The ‘2+2’ meeting builds on Blair’s visit to South Korea in September and Joly’s trip to the country in July.
 

Canada's ‘plus one’ in Kananaskis

The Canadian readout referenced “discussions that will help expand collaboration in the years ahead, including during Canada’s G7 Presidency [in 2025],” with the summit set to take place in Kananaskis, Alberta.

South Korea was not invited to the G7 summit in 2022 or 2024, although it received an invitation from host Japan in 2023. (Chinese state media taunted South Korea over its supposed “snub” this year.) This week, a prominent Korean member of the Canada-Korea Forum — a ‘track-1.5’ dialogue held, this year, in Montreal — called on the G7 to admit South Korea as a member.

Before coming to Canada, the South Korean delegation visited Washington, D.C., where the parties “focused intensely ... on the relationship between [North Korea] and Russia,” according to U.S. Secretary of State Antony Blinken. Over the weekend, following North Korea’s ICBM test on October 31, the U.S. flew a long-range B-1B bomber alongside eight South Korean and Japanese fighter jets.
 

From Korea to Kursk

A team of South Korean military observers landed in Ukraine recently to monitor the North Korean soldiers shipped halfway around the world to fight for Moscow.
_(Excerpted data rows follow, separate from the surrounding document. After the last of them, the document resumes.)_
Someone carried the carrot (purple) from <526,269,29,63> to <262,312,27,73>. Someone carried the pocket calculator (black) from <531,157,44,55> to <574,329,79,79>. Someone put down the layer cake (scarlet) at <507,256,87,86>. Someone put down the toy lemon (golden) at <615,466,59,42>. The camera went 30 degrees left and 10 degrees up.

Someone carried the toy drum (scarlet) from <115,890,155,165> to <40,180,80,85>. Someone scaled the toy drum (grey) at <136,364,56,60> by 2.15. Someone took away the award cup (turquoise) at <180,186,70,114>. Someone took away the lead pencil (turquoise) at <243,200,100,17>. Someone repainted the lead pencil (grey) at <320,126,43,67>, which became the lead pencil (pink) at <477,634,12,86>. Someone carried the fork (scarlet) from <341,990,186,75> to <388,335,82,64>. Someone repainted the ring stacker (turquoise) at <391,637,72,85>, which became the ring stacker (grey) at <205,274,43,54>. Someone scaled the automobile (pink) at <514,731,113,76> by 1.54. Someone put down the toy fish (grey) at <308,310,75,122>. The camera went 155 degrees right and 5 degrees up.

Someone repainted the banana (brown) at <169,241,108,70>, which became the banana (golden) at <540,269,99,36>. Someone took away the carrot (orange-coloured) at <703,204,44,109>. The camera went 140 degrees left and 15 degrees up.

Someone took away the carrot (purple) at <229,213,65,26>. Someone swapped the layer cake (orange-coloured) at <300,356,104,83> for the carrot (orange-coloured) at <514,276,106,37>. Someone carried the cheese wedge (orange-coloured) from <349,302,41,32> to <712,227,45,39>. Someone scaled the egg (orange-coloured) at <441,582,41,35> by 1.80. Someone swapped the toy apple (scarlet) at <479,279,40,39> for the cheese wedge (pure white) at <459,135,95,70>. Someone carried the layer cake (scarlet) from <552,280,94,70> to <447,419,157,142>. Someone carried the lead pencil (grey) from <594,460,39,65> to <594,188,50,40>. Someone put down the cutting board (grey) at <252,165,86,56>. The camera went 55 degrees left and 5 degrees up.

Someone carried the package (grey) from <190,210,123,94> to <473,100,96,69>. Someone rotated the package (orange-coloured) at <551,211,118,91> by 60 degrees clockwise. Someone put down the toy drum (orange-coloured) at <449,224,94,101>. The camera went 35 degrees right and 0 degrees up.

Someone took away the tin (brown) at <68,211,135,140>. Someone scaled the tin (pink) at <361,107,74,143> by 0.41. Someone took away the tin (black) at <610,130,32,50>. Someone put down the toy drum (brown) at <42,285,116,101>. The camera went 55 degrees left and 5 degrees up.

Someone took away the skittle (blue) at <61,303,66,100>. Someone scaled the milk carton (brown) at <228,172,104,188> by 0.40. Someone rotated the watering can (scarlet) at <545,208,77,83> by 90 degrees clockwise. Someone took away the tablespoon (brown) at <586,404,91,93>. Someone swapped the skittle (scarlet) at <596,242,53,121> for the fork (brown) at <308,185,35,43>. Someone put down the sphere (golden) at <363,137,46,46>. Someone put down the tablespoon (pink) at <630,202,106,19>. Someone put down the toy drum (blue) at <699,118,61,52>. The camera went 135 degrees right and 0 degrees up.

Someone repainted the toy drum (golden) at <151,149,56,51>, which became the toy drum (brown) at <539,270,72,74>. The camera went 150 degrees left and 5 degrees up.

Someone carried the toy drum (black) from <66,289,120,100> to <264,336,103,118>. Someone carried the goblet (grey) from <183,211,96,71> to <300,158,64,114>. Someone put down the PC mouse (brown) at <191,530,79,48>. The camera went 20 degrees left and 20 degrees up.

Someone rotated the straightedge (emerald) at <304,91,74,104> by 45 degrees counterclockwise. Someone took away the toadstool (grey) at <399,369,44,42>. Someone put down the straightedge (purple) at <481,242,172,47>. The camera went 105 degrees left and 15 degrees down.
A Ukrainian official said Tuesday that North Koreans had been, for the first time, shelled in Russia’s Kursk region, near the Ukrainian border.

The ominous troop transfer further ‘internationalizes’ the Russia-Ukraine war, fusing together European and Asian security interests and anxieties, and threatens to push South Korea, long committed to non-lethal and humanitarian aid, into the conflict.

In a joint statement on Tuesday, 10 countries including Canada and South Korea expressed “grave concerns” regarding the deployment of North Korean soldiers to Russia, and said they were working on “a co-ordinated response.”

Kyiv is trying to persuade the swell of new soldiers to surrender in Korean-language videos published to YouTube, Telegram, and X. The videos tell North Koreans that they don’t have to “meaninglessly die on the land of another country,” and promise them food, medical care, and shelter if they capitulate.